5. Comparison between Experimental and Numerical Results

The first critical speed of the spindle was experimentally measured by analyzing the amplitude of the synchronous whirl at different rotational speeds. It was found to be 72 krpm and 94 krpm at gauge supply pressure $p_s$ = 0.5 and 0.7 MPa, respectively. If compared with the theoretical frequencies resulting from the simplified model of Section 4.5, the difference is less than 6%.

The experimental stiffness on the nose at different pressures is lower than the theoretical value calculated near the rotor-centered condition (between 27% and 39% with respect to the theoretical value). Considering that the 30 N external load imposed on the nose involves non-negligible eccentricity ratios on bearings (especially on the front bearing and with low pressure), a non-linear estimation of the stiffness is preferred (see Section 4.4). If compared with the stiffness obtained in this case, the experimental stiffness is more in accordance with the prediction (between 52% and 86% with respect to the theoretical value).

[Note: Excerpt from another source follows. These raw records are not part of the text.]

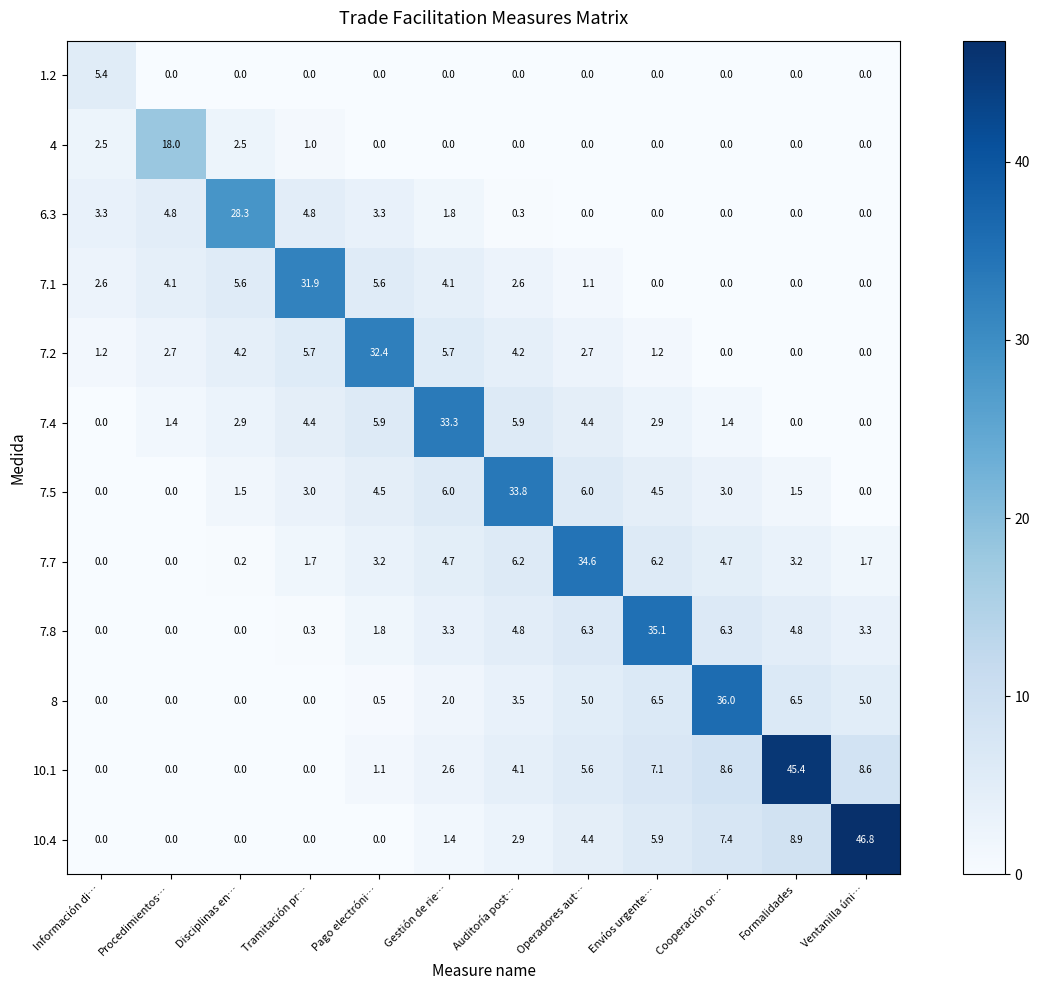

How many values in the 8 series are below 3?

6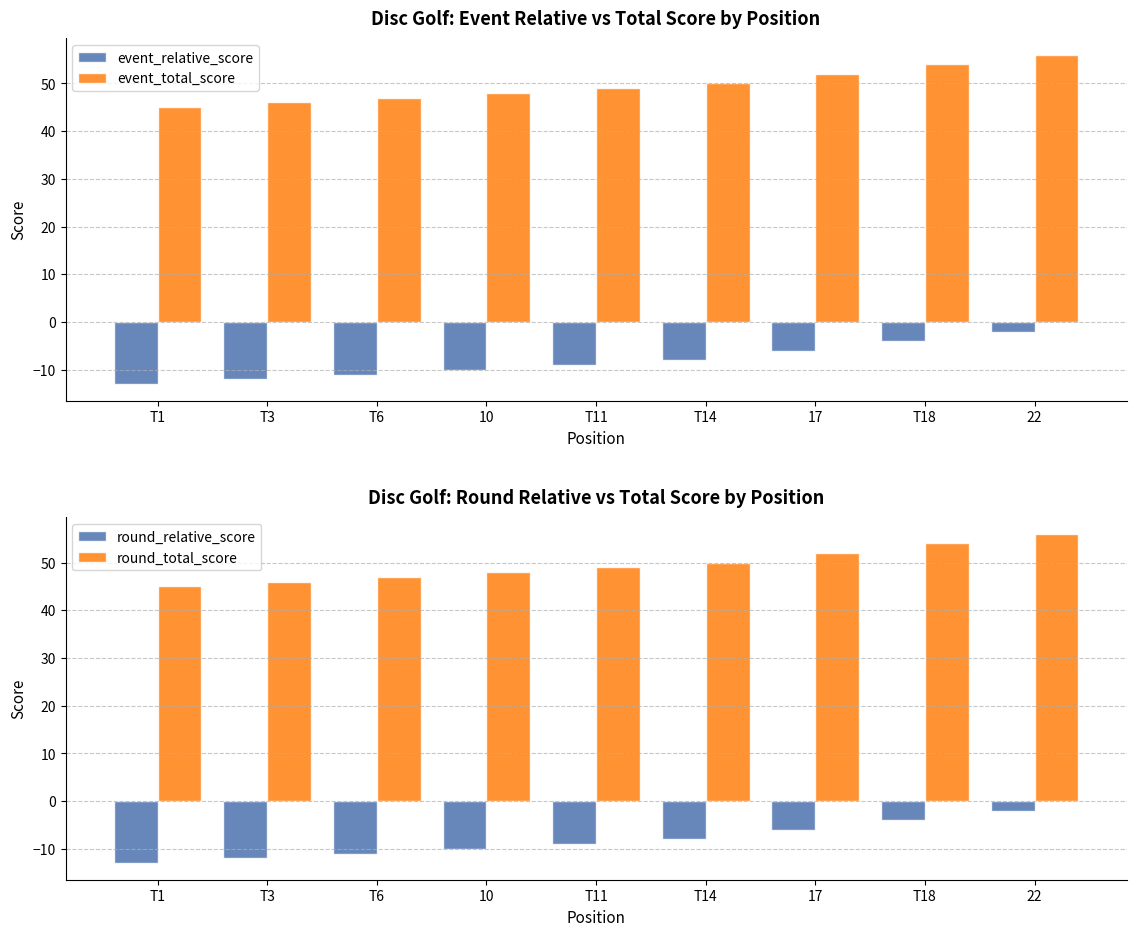

How many data points does each series have?

9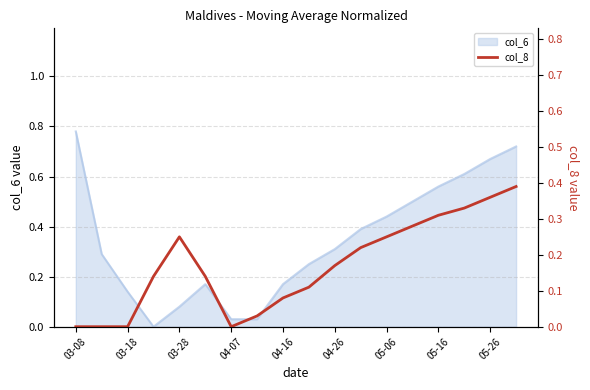

True or false: the data has more than 2 interior local peaks.

False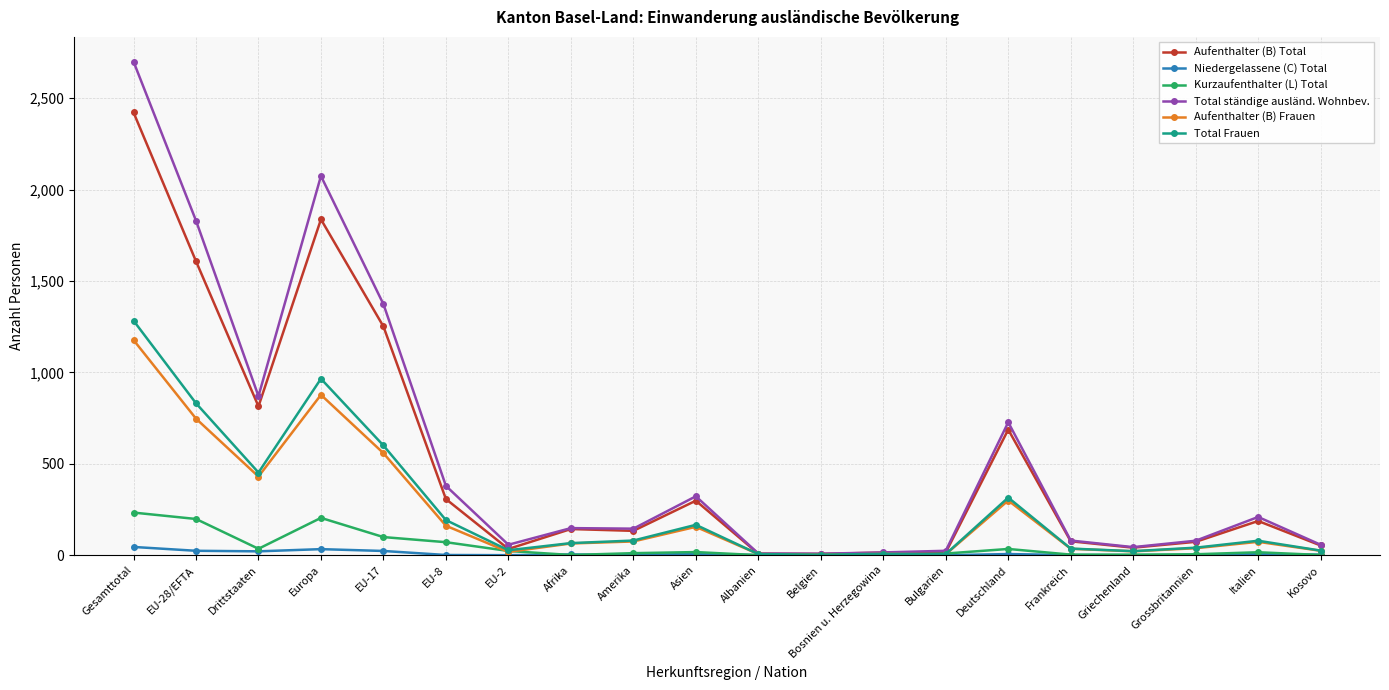

At how many categories does at least one series exceed 1065?

4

The experimental damped frequencies and the damping factors evaluated on the shaft vertical vibration at $z=z_L$ are compared with the numerical frequencies in Figure 16. The experimental damped natural frequencies are in good accordance with the numerical frequencies, as they fall in the range defined on the basis of the tolerance considered on the front ($h_f$ = 17.5 ± 1.5 μm) and rear ($h_r$ = 21.5 ± 1.5 μm) clearances. Conversely, the computed experimental damping factors are higher than the numerical simulations. The single-DOF methods were found to be less accurate than LSCEM to capture the modal parameters of experimental signals, especially the damping factors.

6. Conclusions

This paper describes the experimental and numerical investigation of an electro-spindle supported by aerostatic bearings. The numerical model was validated against literature results in the case of plain aerodynamic bearings and against static and dynamic experimental tests carried out on the electro-spindle at null rotational speed. Both single-DOF methods and a multi-DOF method were proposed to estimate the damped natural frequencies and the damping factors. The accuracy of the model results with respect to the experimental data was discussed. In particular, the damping factor evaluated with LSCEM was in good agreement with the experimental data, while the single-DOF methods overestimated it. Future investigations will regard the dynamic behavior of the spindle at different rotational speeds in order to study its unbalance response and stability.